La série a bien pris un tournant pour le pire, mais les raisons de ce ralentissement vont bien plus loin que les suspects habituels qui ont été identifiés (nouveaux écrivains et écrivains inférieurs, saison raccourcie, trop de trous dans l'intrigue). Ce n'est pas que ceux-ci sont incorrects, mais ils ne sont que des changements superficiels. En fait, l'acidification de Jeu des trônes expose une lacune fondamentale de notre culture de la narration en général: nous ne savons pas vraiment comment raconter sociologique histoires.

À son meilleur EU était une bête aussi rare qu'un dragon ami dans King's Landing: c'était une narration sociologique et institutionnelle dans un médium dominé par le psychologique et l'individu. Cette ère de narration structurelle de la série a duré au fil des saisons, inspirée des romans de George R. R. Martin, qui semblait se spécialiser dans le fait que les personnages évoluaient en fonction du cadre institutionnel plus large, des mesures incitatives et des normes qui les entourent.

Après que la série ait précédé les romans, elle a été reprise par les puissants animateurs d’Hollywood David Benioff et D. B. Weiss. Certains fans et critiques ont supposé que le duo avait modifié le récit pour l'adapter aux tropes hollywoodiens ou pour accélérer les choses, mais c'est peu probable. En fait, ils ont probablement adhéré aux points de récit qui leur ont été donnés, ne serait-ce que sous forme de schéma, par l'auteur original. Ce qu’ils ont fait est quelque chose de différent, mais à bien des égards plus fondamental: Benioff et Weiss dirigent le récit voie loin de la sociologie et déplacé vers le psychologique. C'est la manière principale, et souvent la seule, dont Hollywood et la plupart des écrivains de télévision racontent des histoires.

C'est un changement important à disséquer, car le fait de raconter nos histoires principalement d'un point de vue sociologique ou psychologique a de grandes conséquences sur la façon dont nous gérons notre monde et les problèmes que nous rencontrons.

Je rencontre souvent cette lacune dans mon domaine d'écriture – technologie et société. Notre incapacité à comprendre et à raconter des histoires sociologiques est l’une des principales raisons pour lesquelles nous luttons pour répondre à la transition technologique historique que nous connaissons actuellement avec la technologie numérique et l’intelligence artificielle.—Mais plus sur tout cela plus tard. Voyons d'abord ce qui est arrivé à Jeu des trônes.

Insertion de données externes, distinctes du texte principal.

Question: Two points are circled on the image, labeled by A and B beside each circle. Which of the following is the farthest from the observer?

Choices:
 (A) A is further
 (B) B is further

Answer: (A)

Quelle histoire c'était et en quoi il est devenu EU

Il est facile de rater ce changement de voie narratif fondamental et de blâmer le ralentissement de la série en reprenant les vieilles écritures de Benioff et Weiss – en partie parce qu’elles sont vraiment mauvaises. Ils ne se sont pas contentés d'inverser la dynamique explicative de l'histoire, ils ont également fait un travail terrible dans la nouvelle voie.

On pourrait par exemple facilement se concentrer sur l’abondance de trous d’intrigue. Les dragons, par exemple, semblent basculer d'une bande dessinée indestructible à une vulnérabilité d'un épisode à l'autre. Et il était difficile de garder l’air sérieux lorsque Jaime Lannister s’est retrouvé dans une petite crique le long d’un vaste moment exact le méchant Euron Greyjoy a nagé à cette très point de son navire en train de couler pour le confronter Comme c'est pratique!

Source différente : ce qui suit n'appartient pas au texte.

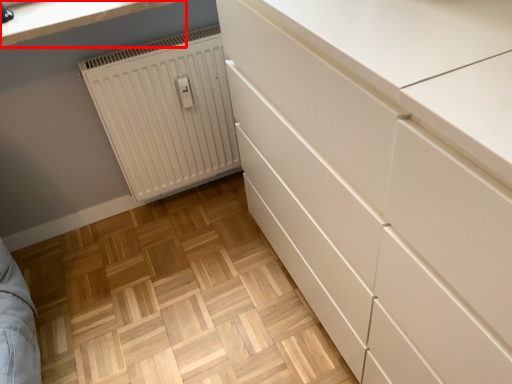
Question: In this image, where is countertop (annotated by the red box) located relative to radiator?

Choices:
 (A) right
 (B) left

Answer: (B)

De même, les arcs de personnages méticuleusement dessinés au fil de nombreuses saisons semblent avoir été abandonnés sur un coup de tête, transformant les joueurs en caricatures au lieu de personnalités. Brienne de Tarth semble exister sans raison, par exemple; Tyrion Lannister est soudainement devenu un vif assassin tout en perdant tous ses dons intellectuels (il n’a pris aucune décision correcte toute la saison). Et qui sait ce qui se passe avec Bran Stark, si ce n’est qu’il semble être considéré comme un extra Stark?

Mais tout ça, c'est de la surface. Même si la nouvelle saison avait réussi à minimiser les trous d’intrigue et à éviter les coïncidences maladroites et une maladresse Arya ex machina en tant que dispositif de narration, ils ne pouvaient pas persister dans la voie narrative des saisons précédentes. Pour Benioff et Weiss, essayer de continuer ce que Game of Thrones avait décidé de faire, dit à un sociologique histoire, ce serait comme essayer de manger de la glace fondante à la fourchette. Hollywood sait surtout comment raconter des histoires psychologiques et individualisées. Ils ne disposent pas des outils appropriés pour les récits sociologiques et ne semblent même pas comprendre le travail.

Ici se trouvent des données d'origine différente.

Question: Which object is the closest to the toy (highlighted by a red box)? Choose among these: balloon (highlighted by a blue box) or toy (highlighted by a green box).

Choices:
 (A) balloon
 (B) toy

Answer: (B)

Pour comprendre le changement de voie narratif, revenons à une question clé: pourquoi tant d’amours Jeu des trônes en premier lieu? Qu'est-ce qui le différencie de tant d'autres séries à une époque que les critiques appellent le deuxième âge d'or de la télévision, parce qu'il y a tant de productions de grande qualité?

L'intérêt initial des fans et la loyauté qui en a résulté ne concernaient pas seulement la brillante interprétation, la superbe cinématographie, le son, le montage et la réalisation. Aucun de ceux qui sont uniques à EU, et ils restent tous excellents malgré cette terrible saison passée.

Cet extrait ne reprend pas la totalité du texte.